The company began in 1916, when Cyril Haworth started a taxi service in Kern County, California, serving oil field workers in McKittrick, Taft, and Bakersfield. Pickwick Stage Lines leased its Bakersfield–Paso Robles route to Haworth in 1930, who was later granted the right to purchase the Delano–Exeter route (via Ducor, Porterville, and Terra Bella) and to start an Exeter–Hanford route (via Visalia) in 1933. The company was incorporated on November 30, 1935.

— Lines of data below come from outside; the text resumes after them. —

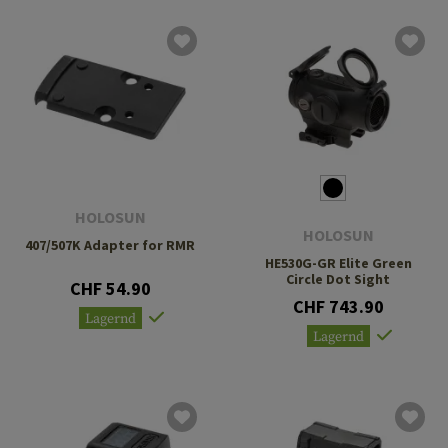
HOLOSUN
HOLOSUN
407/507K Adapter for RMR
HE530G-GR Elite Green
Circle Dot Sight
CHF 54.90
CHF 743.90
Lagernd
Lagernd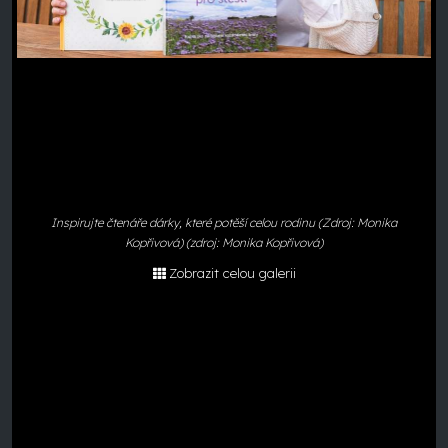
Inspirujte čtenáře dárky, které potěší celou rodinu (Zdroj: Monika
Kopřivová) (zdroj: Monika Kopřivová)
Zobrazit celou galerii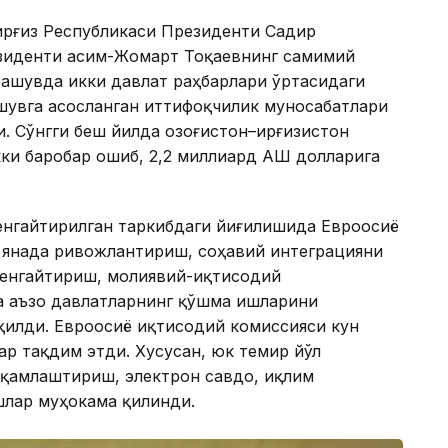
Қирғиз Республикаси Президенти Садир
езиденти Қасим-Жомарт Тоқаевнинг самимий
чрашувда икки давлат раҳбарлари ўртасидаги
шувга асосланган иттифоқчилик муносабатлари
 Сўнгги беш йилда Қозоғистон–Қирғизистон
и баробар ошиб, 2,2 миллиард АҚШ долларига
енгайтирилган таркибдаги йиғилишида Евроосиё
 янада ривожлантириш, соҳавий интеграцияни
кенгайтириш, молиявий-иқтисодий
 аъзо давлатларнинг қўшма ишларини
илди. Евроосиё иқтисодий комиссияси кун
ар тақдим этди. Хусусан, юк темир йўл
ақамлаштириш, электрон савдо, иқлим
шлар муҳокама қилинди.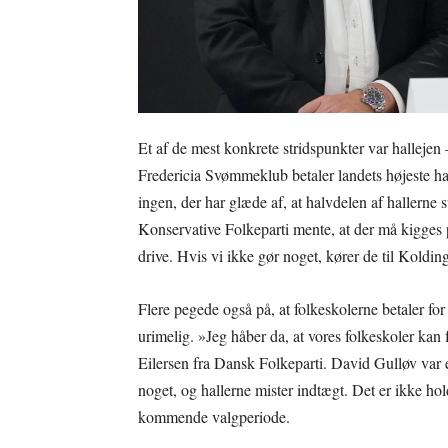
Et af de mest konkrete stridspunkter var halleje
Fredericia Svømmeklub betaler landets højeste hall
ingen, der har glæde af, at halvdelen af hallern
Konservative Folkeparti mente, at der må kigges 
drive. Hvis vi ikke gør noget, kører de til Koldin
Flere pegede også på, at folkeskolerne betaler for 
urimelig. »Jeg håber da, at vores folkeskoler kan f
Eilersen fra Dansk Folkeparti. David Gulløv var 
noget, og hallerne mister indtægt. Det er ikke ho
kommende valgperiode.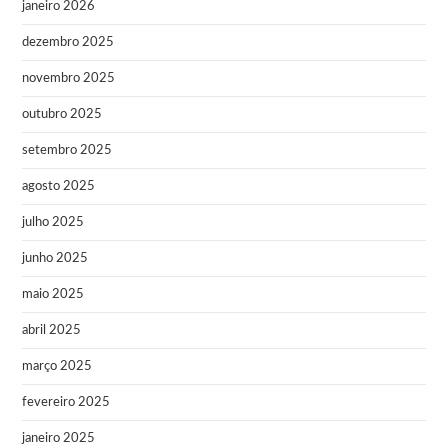
janeiro 2026
dezembro 2025
novembro 2025
outubro 2025
setembro 2025
agosto 2025
julho 2025
junho 2025
maio 2025
abril 2025
março 2025
fevereiro 2025
janeiro 2025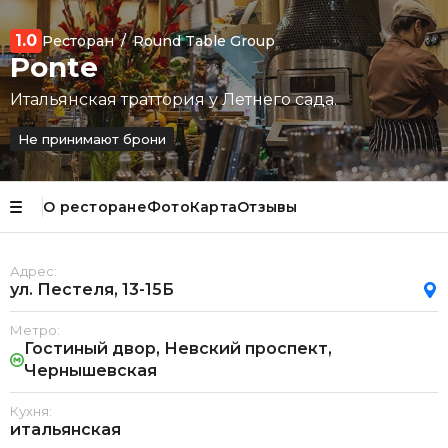
1.0
Ресторан
/
Round Table Group
Ponte
Итальянская траттория у Летнего сада.
Не принимают брони
О ресторане
Фото
Карта
Отзывы
Адрес:
ул. Пестеля, 13-15Б
Метро:
Гостиный двор, Невский проспект,
Чернышевская
Кухня:
итальянская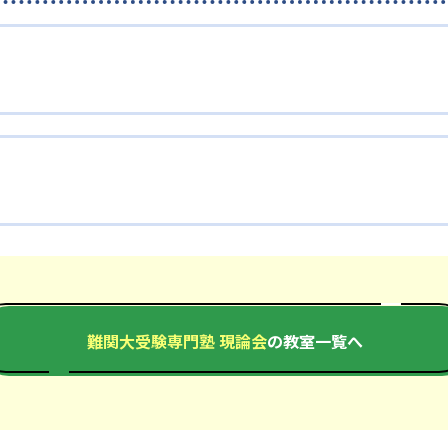
難関大受験専門塾 現論会
の教室一覧へ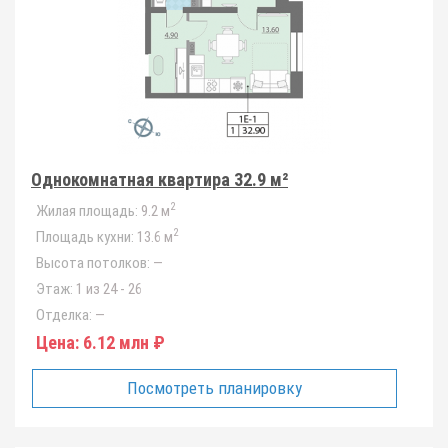
Однокомнатная квартира 32.9 м²
2
Жилая площадь:
9.2 м
2
Площадь кухни:
13.6 м
Высота потолков:
—
Этаж:
1 из 24 - 26
Отделка:
—
Цена:
6.12 млн ₽
Посмотреть планировку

Cyril "Pop" Haworth had three sons; two assumed control of the company as partners in 1943: Thoburn (T.S.) and Bryan (B.W.). Cyril retired in 1952 but continued to drive buses. By 1955, OBS was serving routes totaling 400 mi. Thoburn ran the Visalia branch while Bryan ran the Bakersfield branch until he was bought out in the mid 1970s. Thoburn's son Michael has run the company from Visalia since 1985. The headquarters was in Visalia with branches in Fresno and Bakersfield.

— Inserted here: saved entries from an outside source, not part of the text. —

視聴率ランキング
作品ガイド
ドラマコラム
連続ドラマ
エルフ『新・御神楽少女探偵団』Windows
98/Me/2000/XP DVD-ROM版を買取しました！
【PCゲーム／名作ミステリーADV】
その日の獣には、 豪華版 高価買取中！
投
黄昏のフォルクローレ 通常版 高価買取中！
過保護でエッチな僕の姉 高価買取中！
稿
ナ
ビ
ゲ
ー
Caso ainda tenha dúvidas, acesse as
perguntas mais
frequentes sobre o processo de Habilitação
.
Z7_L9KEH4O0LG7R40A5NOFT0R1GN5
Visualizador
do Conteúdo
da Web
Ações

The name Orange Belt Stages came from the route along the foothills of the Sierra Nevada mountains, where lush groves of oranges are found.

In May 1969, a bus carrying a group of Girl Scouts from Universal Studios back to Bakersfield crashed and killed 3 young girls and injured twelve.

The company owned Orange Belt Adventures, a travel agency offering tours and charters.

In 2016, they partnered with CSU Bakersfield Athletics to be the official charter company of the school's teams.

Orange Belt Stages previously ran a route from Visalia to Las Vegas; the route was cancelled in 2017.

Orange Belt Stages operated scheduled routes as part of both the Trailways Transportation System and the Amtrak Thruway system.

The company ceased operations in 2020 as a result of the impact of the COVID-19 pandemic on tourism.